Murphy filed his complaint in the district court alleging that an assistant city attorney for the City of Flint denied his request made pursuant to the Michigan Freedom of Information Act for information pertaining to a Flint police officer. Plaintiff named as defendants the City of Flint and Genesee County and sought $5,000 damages. The district court dismissed the complaint for failure to state a claim upon which relief can be granted pursuant to 28 U.S.C. § 1915A(b)(l). Contemporaneously, the City of Flint filed its answer to the complaint. Plaintiff filed a timely notice of appeal. On appeal, plaintiff contends that the district court did not give him an opportunity to respond to the City of Flint’s answer and reiterates his Freedom of Information Act claim.
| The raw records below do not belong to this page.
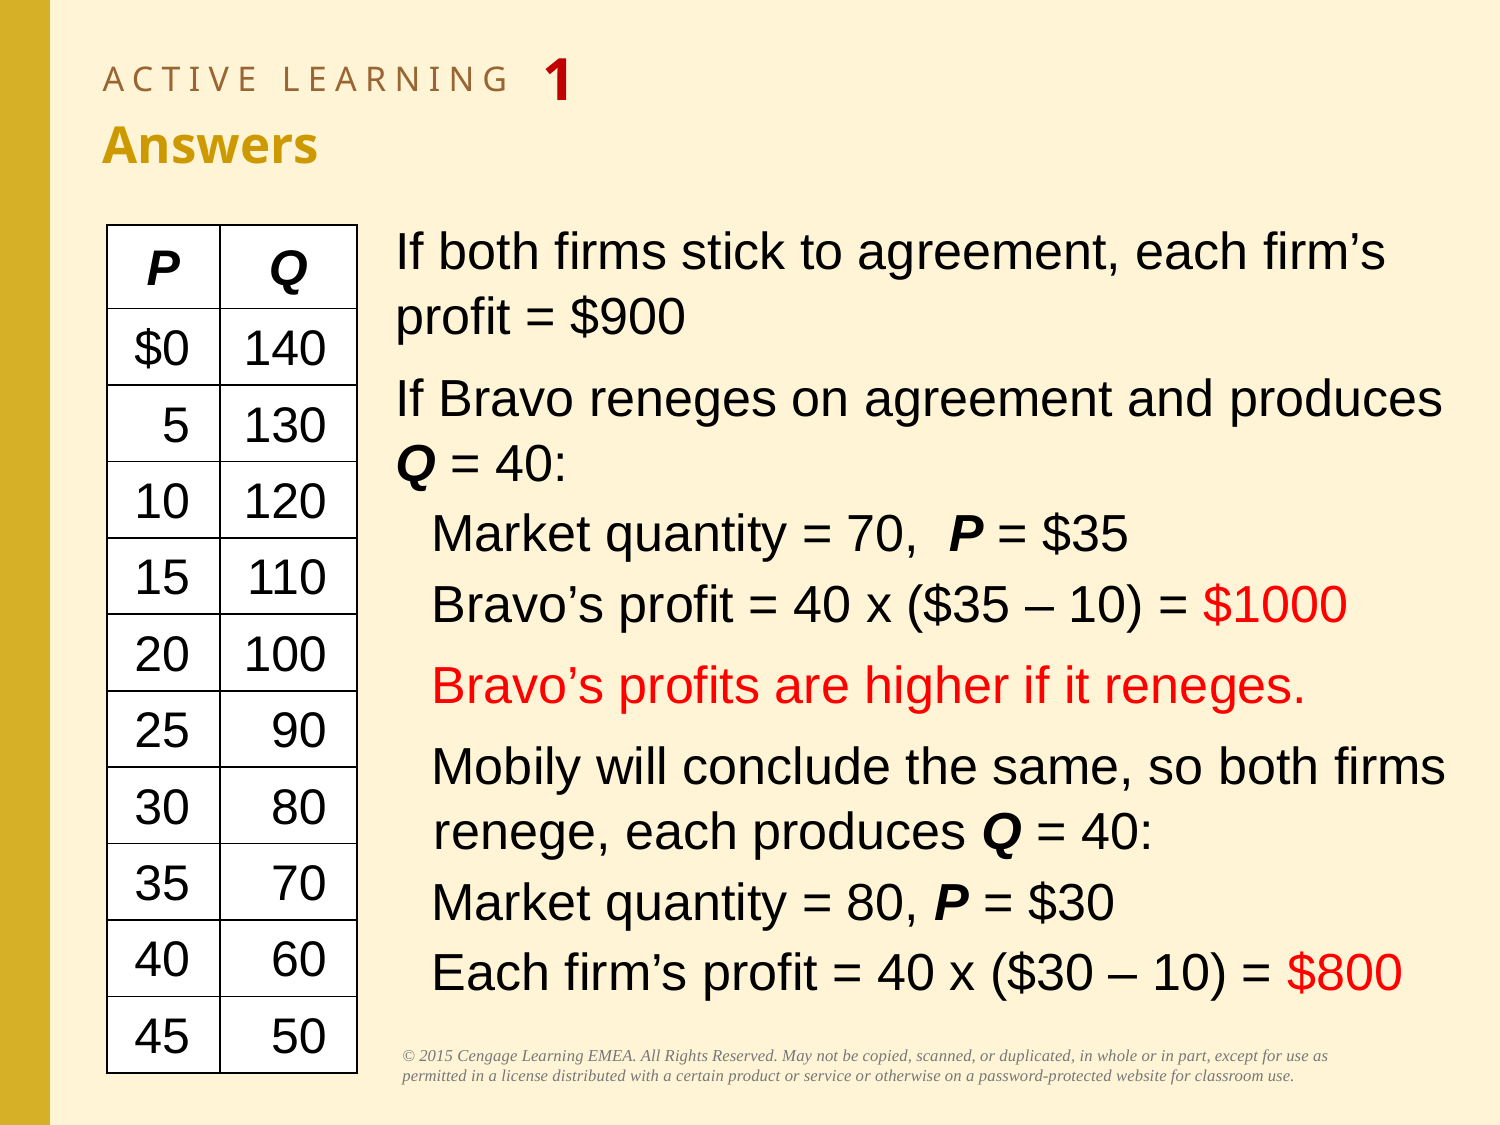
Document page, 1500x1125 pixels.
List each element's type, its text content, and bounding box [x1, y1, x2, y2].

table_cell 30 [108, 768, 219, 843]
table_cell 70 [221, 844, 356, 919]
table_cell 110 [221, 539, 356, 613]
table_cell 130 [221, 386, 356, 461]
table_cell 5 [108, 386, 219, 461]
table_cell 40 [108, 921, 219, 996]
text_box If both firms stick to agreement, each firm’s profit = $900 If Bravo reneges on agreement and produces Q = 40: Market quantity = 70, P = $35 Bravo’s profit = 40 x ($35 – 10) = $1000 Bravo’s profits are higher if it reneges. Mobily will conclude the same, so both firms renege, each produces Q = 40: Market quantity = 80, P = $30 Each firm’s profit = 40 x ($30 – 10) = $800 [380, 206, 1482, 1077]
table_cell 35 [108, 844, 219, 919]
table_cell 60 [221, 921, 356, 996]
text_box [0, 0, 50, 1125]
table_cell 120 [221, 462, 356, 537]
table_header Q [221, 226, 356, 308]
table_cell 45 [108, 997, 219, 1072]
text_box © 2015 Cengage Learning EMEA. All Rights Reserved. May not be copied, scanned, or duplicated, in whole or in part, except for use as permitted in a license distributed with a certain product or service or otherwise on a password-protected website for classroom use. [387, 1037, 1350, 1093]
table_cell 90 [221, 692, 356, 766]
table_cell 25 [108, 692, 219, 766]
table_cell 15 [108, 539, 219, 613]
title ACTIVE LEARNING 1 Answers [87, 24, 1435, 182]
table_cell 80 [221, 768, 356, 843]
table_cell $0 [108, 309, 219, 384]
table_cell 100 [221, 615, 356, 690]
table_cell 140 [221, 309, 356, 384]
table_cell 50 [221, 997, 356, 1072]
table_header P [108, 226, 219, 308]
table_cell 10 [108, 462, 219, 537]
table_cell 20 [108, 615, 219, 690]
Upon de novo review, see White v. McGinnis, 131 F.3d 593, 595 (6th Cir. 1997); McGore v. Wrigglesworth, 114 F.3d 601, 604 (6th Cir.1997), we affirm the judgment for the reasons stated by the district court in its order of summary dismissal filed February 27, 2001. Essentially, plaintiff alleged no facts giving rise to a cognizable federal claim. See Flagg Bros, v. Brooks, 436 U.S. 149, 155-57, 98 S.Ct. 1729, 56 L.Ed.2d 185 (1978); Brotherton v. Cleveland, 923 F.2d 477, 479 (6th Cir. 1991).
Accordingly, the district court’s judgment is affirmed. See Rule 34(j)(2)(C), Rules of the Sixth Circuit.